» Work request
Pictures stay out; everything else in the records gets transcribed exactly.
[Opening Exercise input section]
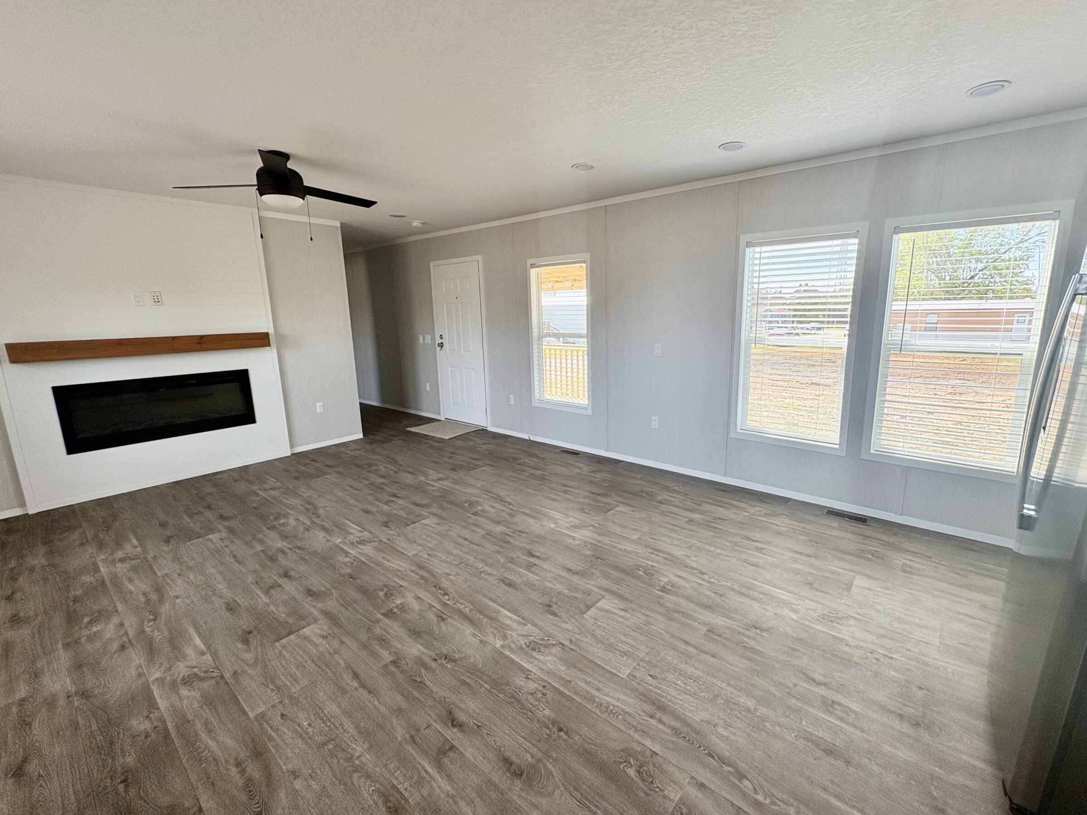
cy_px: 399
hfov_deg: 98.1
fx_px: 471
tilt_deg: -9.9
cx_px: 574
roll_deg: +0.7
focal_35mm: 15
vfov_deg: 81.7
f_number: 2.2
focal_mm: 2.22
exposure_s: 1/139
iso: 80
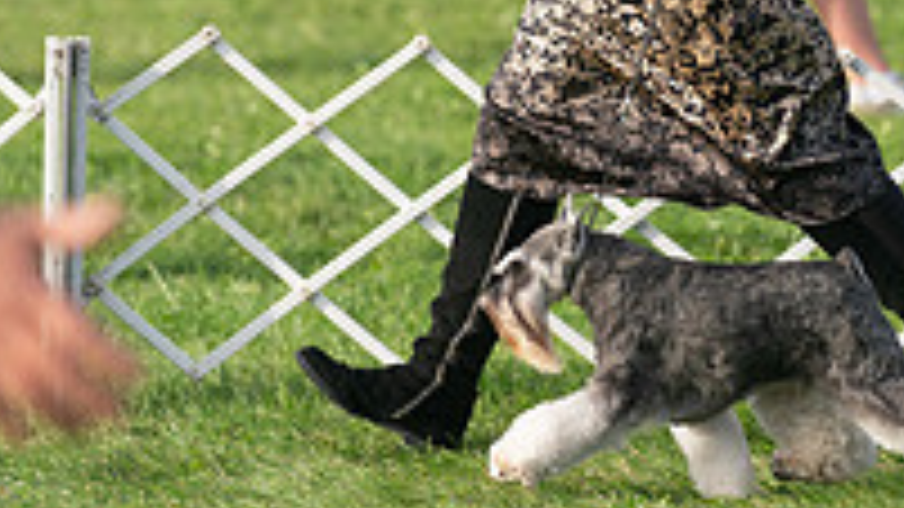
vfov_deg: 2.5
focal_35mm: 495
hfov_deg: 4.4
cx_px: 553
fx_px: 11864
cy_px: 27
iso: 400
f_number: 3.2
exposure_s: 1/2000
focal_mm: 164
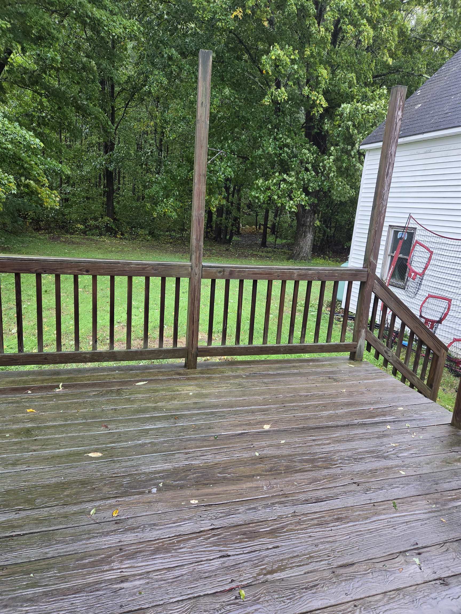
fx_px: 408
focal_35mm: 23
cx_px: 230
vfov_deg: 73.9
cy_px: 307
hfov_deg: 58.9
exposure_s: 1/180
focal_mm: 5.4
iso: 80
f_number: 1.8
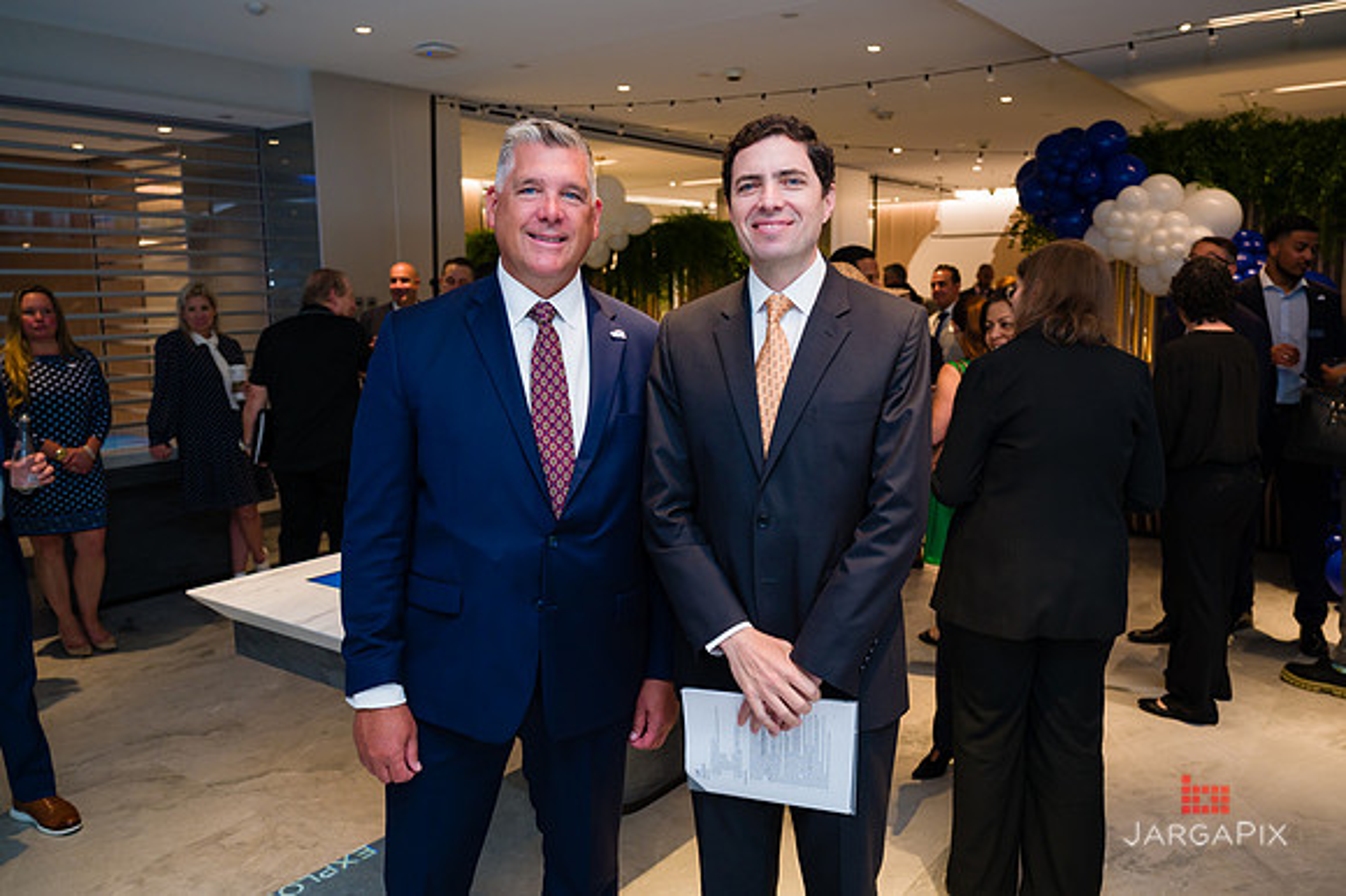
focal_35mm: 28
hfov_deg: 64.9
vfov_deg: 45.9
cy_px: 448
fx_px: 1058
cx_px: 673
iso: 400
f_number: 3.5
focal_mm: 28
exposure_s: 1/200
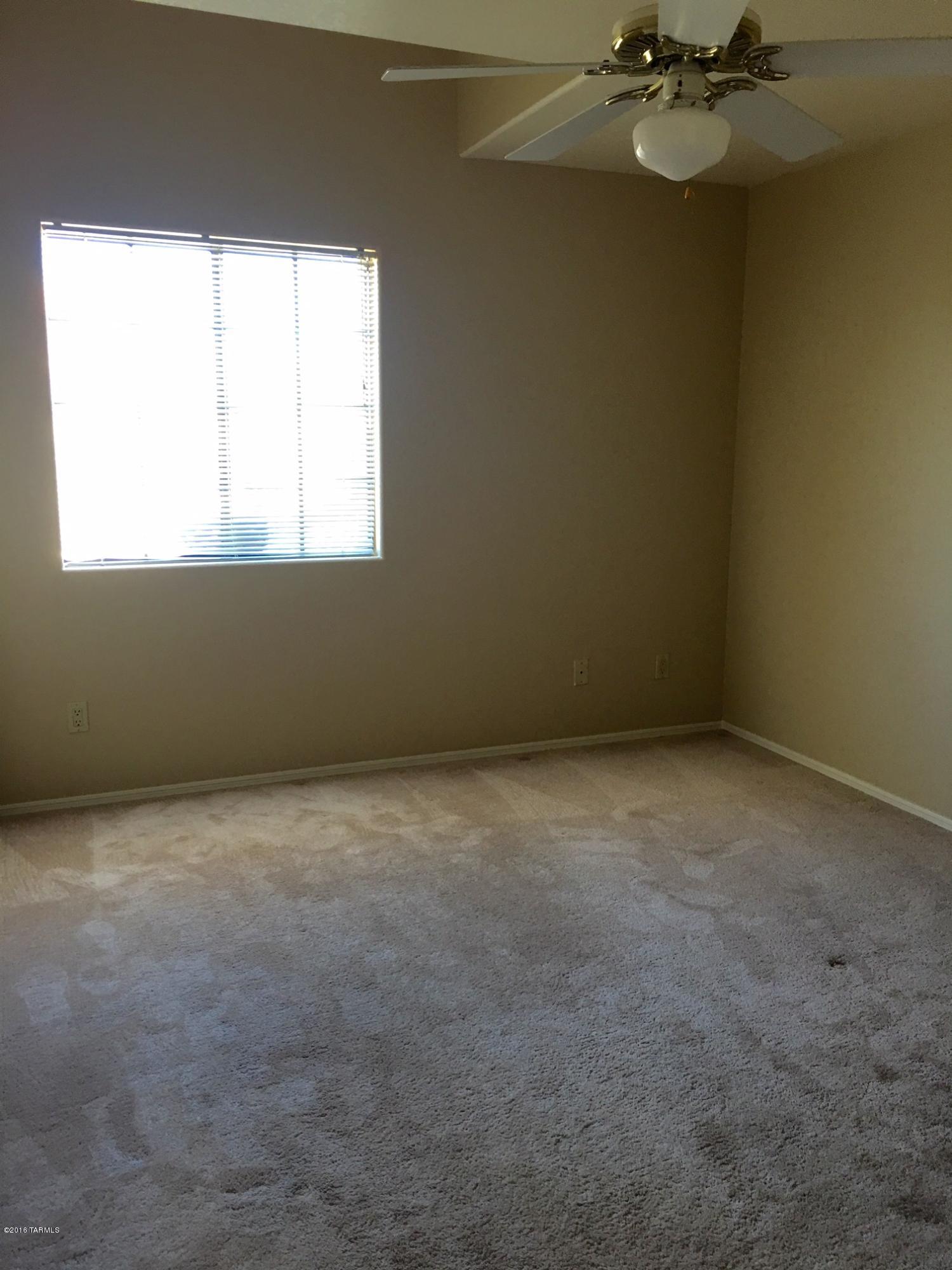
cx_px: 476
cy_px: 635
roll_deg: -0.1
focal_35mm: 29
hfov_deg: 48.2
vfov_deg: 61.7
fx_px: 1063
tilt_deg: -11.4
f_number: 2.2
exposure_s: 1/15
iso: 32
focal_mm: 4.15
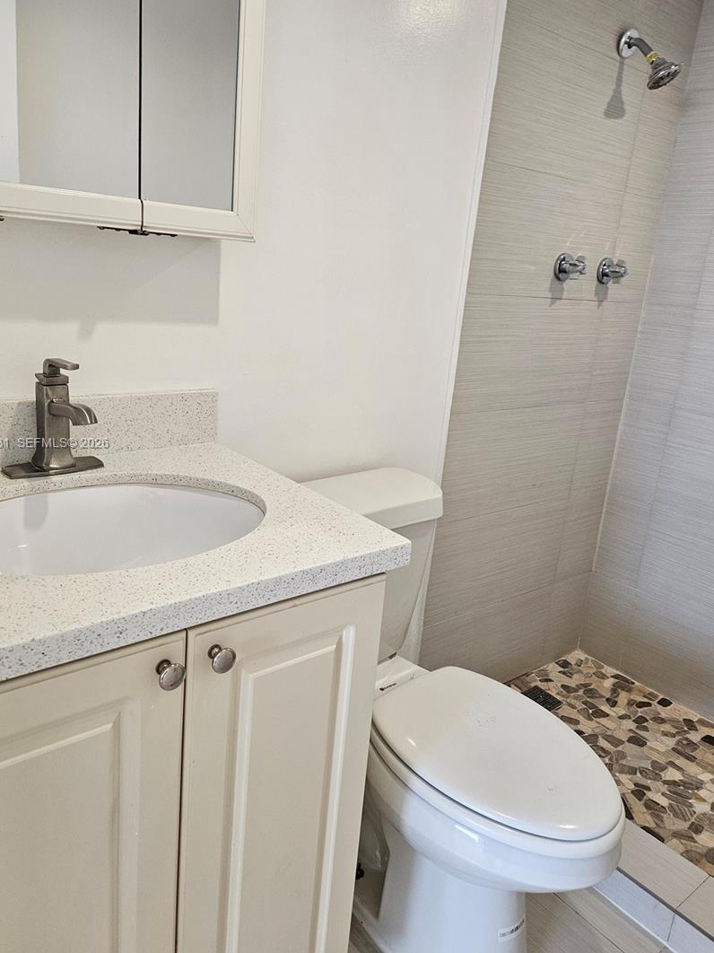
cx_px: 346
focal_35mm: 26
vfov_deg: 67.2
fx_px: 715
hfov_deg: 53.0
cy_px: 444
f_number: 1.8
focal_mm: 5.4
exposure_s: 1/120
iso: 250
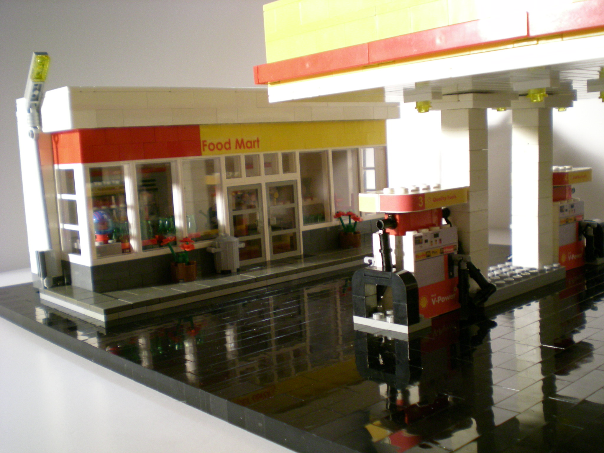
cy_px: 226
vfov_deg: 37.7
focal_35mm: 38
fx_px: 663
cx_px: 302
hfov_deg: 49.0
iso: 200
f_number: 3.1
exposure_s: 1/39.1
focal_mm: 6.3
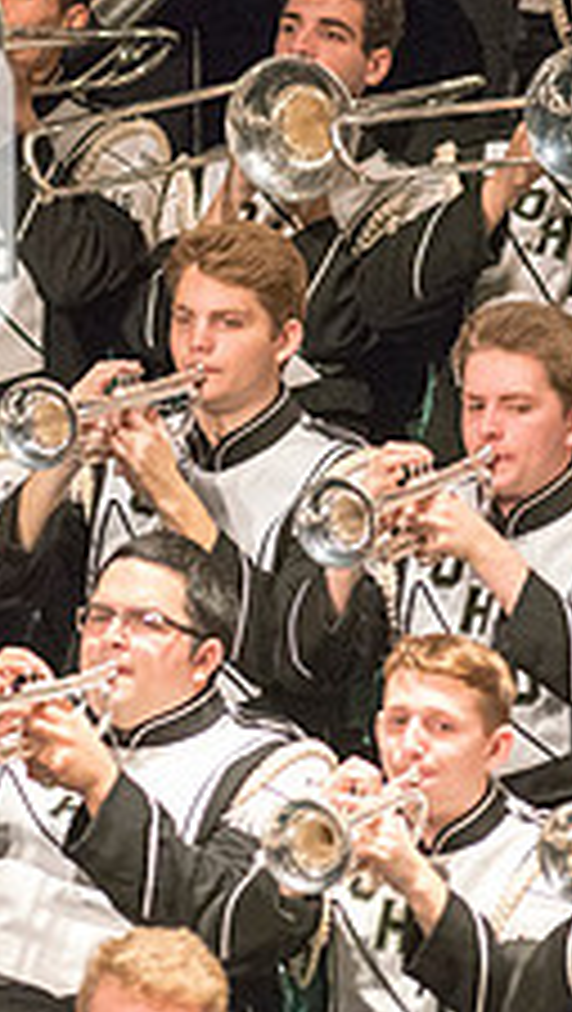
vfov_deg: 2.7
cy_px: 236
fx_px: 21757
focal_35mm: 809
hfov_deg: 1.5
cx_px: -324
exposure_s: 1/500
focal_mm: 300
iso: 4000
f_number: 2.8
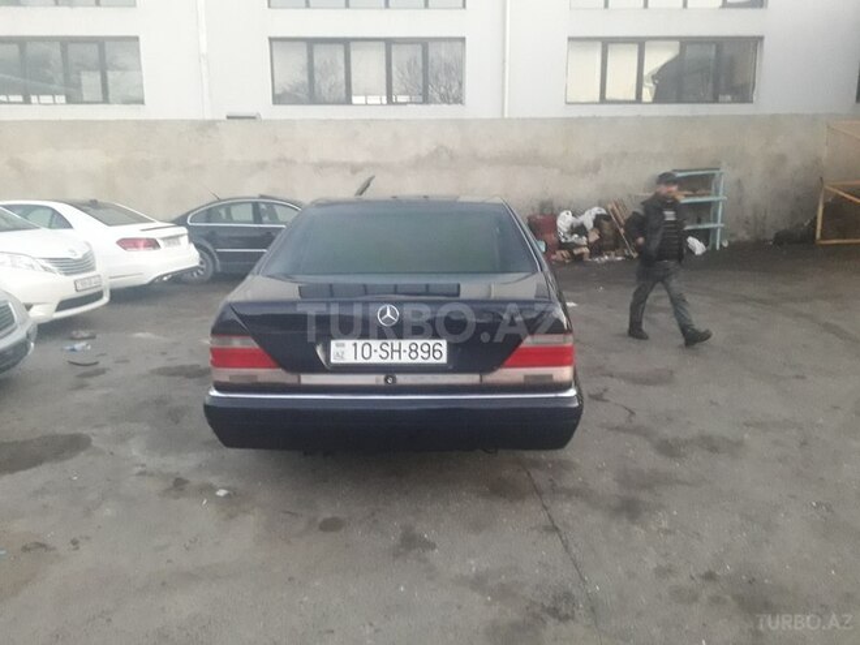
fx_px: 671
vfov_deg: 51.4
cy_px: 322
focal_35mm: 27
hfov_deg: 65.3
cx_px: 430
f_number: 1.9
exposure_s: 1/20
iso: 500
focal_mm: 3.6
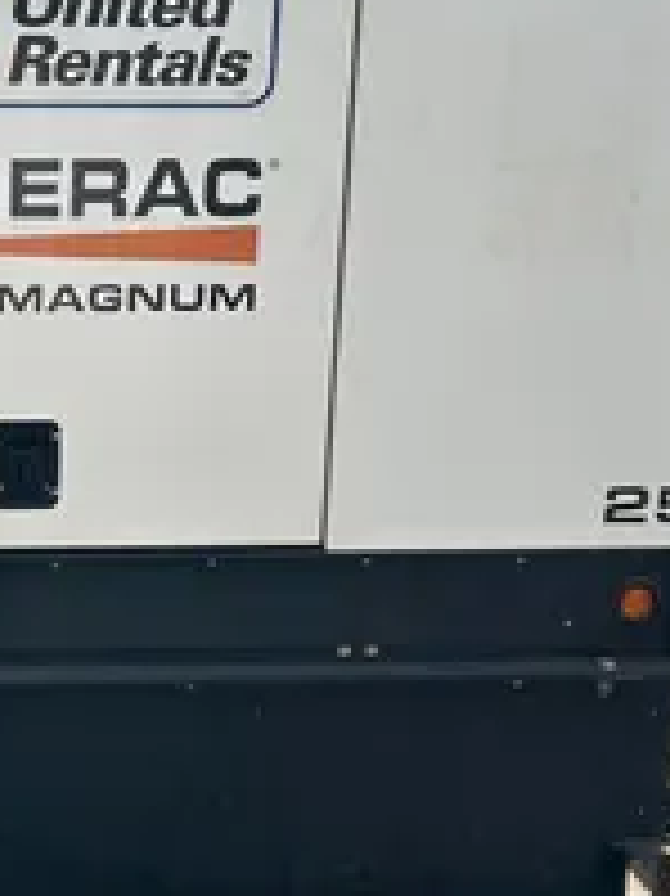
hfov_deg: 19.6
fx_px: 1860
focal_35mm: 72
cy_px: 457
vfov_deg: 27.0
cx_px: -45
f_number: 1.5
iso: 50
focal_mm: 5.7
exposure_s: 1/3165
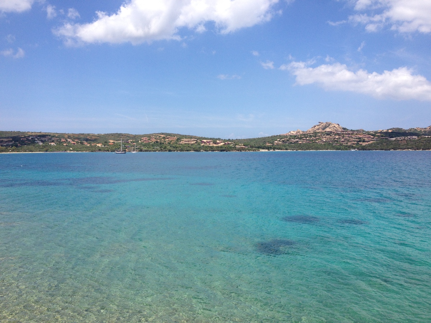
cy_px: 162
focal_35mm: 35
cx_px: 216
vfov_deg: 40.7
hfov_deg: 52.6
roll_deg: +0.7
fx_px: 436
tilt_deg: -5.8
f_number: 2.4
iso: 50
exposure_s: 1/2045
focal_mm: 4.28
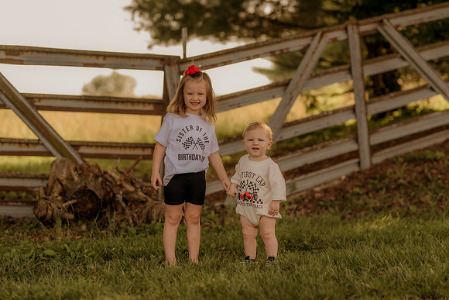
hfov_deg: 23.9
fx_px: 1060
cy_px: 150
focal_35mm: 85
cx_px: 224
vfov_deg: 16.1
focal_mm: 85
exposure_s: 1/1250
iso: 250
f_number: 2
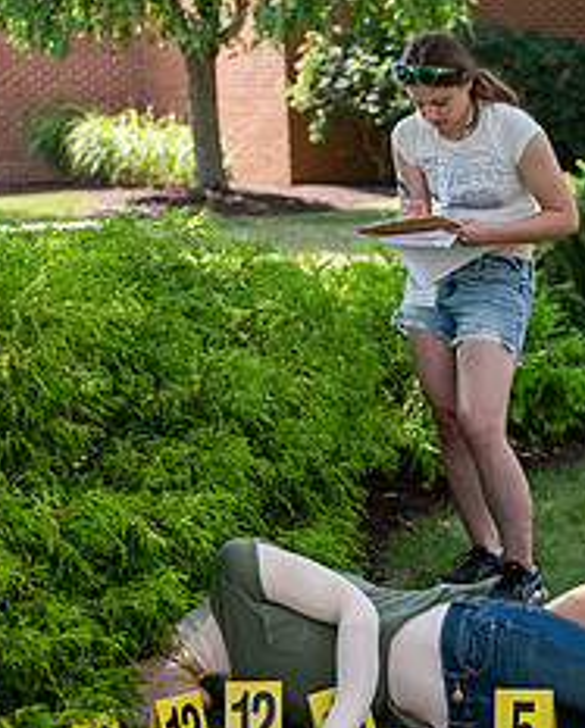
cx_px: 510
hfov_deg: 13.7
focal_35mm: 112
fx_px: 2419
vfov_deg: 17.1
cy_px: 473
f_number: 3.2
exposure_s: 1/500
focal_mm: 48
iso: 160
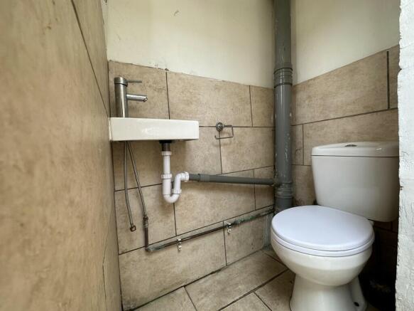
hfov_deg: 102.1
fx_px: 167
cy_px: 156
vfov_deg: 85.7
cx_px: 207
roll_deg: +2.0
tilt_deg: -1.3
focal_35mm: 14
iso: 80
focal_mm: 2.22
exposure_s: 1/99
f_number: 2.2
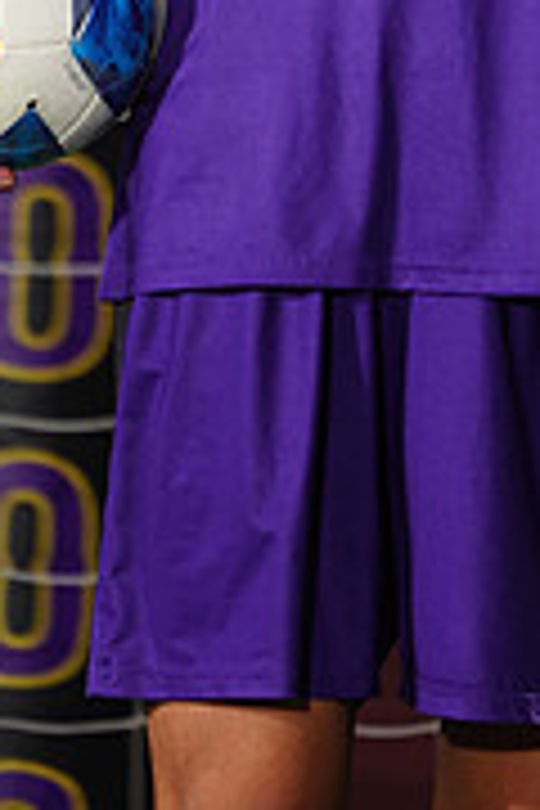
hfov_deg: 1.1
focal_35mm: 1292
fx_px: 29068
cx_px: 340
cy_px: -396
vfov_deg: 1.6
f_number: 7.1
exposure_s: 1/200
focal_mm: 400
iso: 200
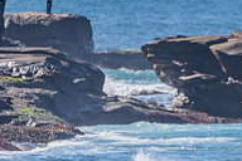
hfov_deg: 1.1
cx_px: 310
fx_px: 12449
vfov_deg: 0.7
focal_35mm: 1852
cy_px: 181
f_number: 5.6
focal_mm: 500
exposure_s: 1/4000
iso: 220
[Closing Exercise input section]
» Solved exercise
cy_px: 399
hfov_deg: 98.1
fx_px: 471
tilt_deg: -9.9
cx_px: 574
roll_deg: +0.7
focal_35mm: 15
vfov_deg: 81.7
f_number: 2.2
focal_mm: 2.22
exposure_s: 1/139
iso: 80
vfov_deg: 2.5
focal_35mm: 495
hfov_deg: 4.4
cx_px: 553
fx_px: 11864
cy_px: 27
iso: 400
f_number: 3.2
exposure_s: 1/2000
focal_mm: 164
fx_px: 408
focal_35mm: 23
cx_px: 230
vfov_deg: 73.9
cy_px: 307
hfov_deg: 58.9
exposure_s: 1/180
focal_mm: 5.4
iso: 80
f_number: 1.8
focal_35mm: 28
hfov_deg: 64.9
vfov_deg: 45.9
cy_px: 448
fx_px: 1058
cx_px: 673
iso: 400
f_number: 3.5
focal_mm: 28
exposure_s: 1/200
cx_px: 476
cy_px: 635
roll_deg: -0.1
focal_35mm: 29
hfov_deg: 48.2
vfov_deg: 61.7
fx_px: 1063
tilt_deg: -11.4
f_number: 2.2
exposure_s: 1/15
iso: 32
focal_mm: 4.15
cx_px: 346
focal_35mm: 26
vfov_deg: 67.2
fx_px: 715
hfov_deg: 53.0
cy_px: 444
f_number: 1.8
focal_mm: 5.4
exposure_s: 1/120
iso: 250
cy_px: 226
vfov_deg: 37.7
focal_35mm: 38
fx_px: 663
cx_px: 302
hfov_deg: 49.0
iso: 200
f_number: 3.1
exposure_s: 1/39.1
focal_mm: 6.3
vfov_deg: 2.7
cy_px: 236
fx_px: 21757
focal_35mm: 809
hfov_deg: 1.5
cx_px: -324
exposure_s: 1/500
focal_mm: 300
iso: 4000
f_number: 2.8
fx_px: 671
vfov_deg: 51.4
cy_px: 322
focal_35mm: 27
hfov_deg: 65.3
cx_px: 430
f_number: 1.9
exposure_s: 1/20
iso: 500
focal_mm: 3.6
hfov_deg: 19.6
fx_px: 1860
focal_35mm: 72
cy_px: 457
vfov_deg: 27.0
cx_px: -45
f_number: 1.5
iso: 50
focal_mm: 5.7
exposure_s: 1/3165
cy_px: 162
focal_35mm: 35
cx_px: 216
vfov_deg: 40.7
hfov_deg: 52.6
roll_deg: +0.7
fx_px: 436
tilt_deg: -5.8
f_number: 2.4
iso: 50
exposure_s: 1/2045
focal_mm: 4.28
hfov_deg: 23.9
fx_px: 1060
cy_px: 150
focal_35mm: 85
cx_px: 224
vfov_deg: 16.1
focal_mm: 85
exposure_s: 1/1250
iso: 250
f_number: 2
cx_px: 510
hfov_deg: 13.7
focal_35mm: 112
fx_px: 2419
vfov_deg: 17.1
cy_px: 473
f_number: 3.2
exposure_s: 1/500
focal_mm: 48
iso: 160
hfov_deg: 102.1
fx_px: 167
cy_px: 156
vfov_deg: 85.7
cx_px: 207
roll_deg: +2.0
tilt_deg: -1.3
focal_35mm: 14
iso: 80
focal_mm: 2.22
exposure_s: 1/99
f_number: 2.2
hfov_deg: 1.1
focal_35mm: 1292
fx_px: 29068
cx_px: 340
cy_px: -396
vfov_deg: 1.6
f_number: 7.1
exposure_s: 1/200
focal_mm: 400
iso: 200
hfov_deg: 1.1
cx_px: 310
fx_px: 12449
vfov_deg: 0.7
focal_35mm: 1852
cy_px: 181
f_number: 5.6
focal_mm: 500
exposure_s: 1/4000
iso: 220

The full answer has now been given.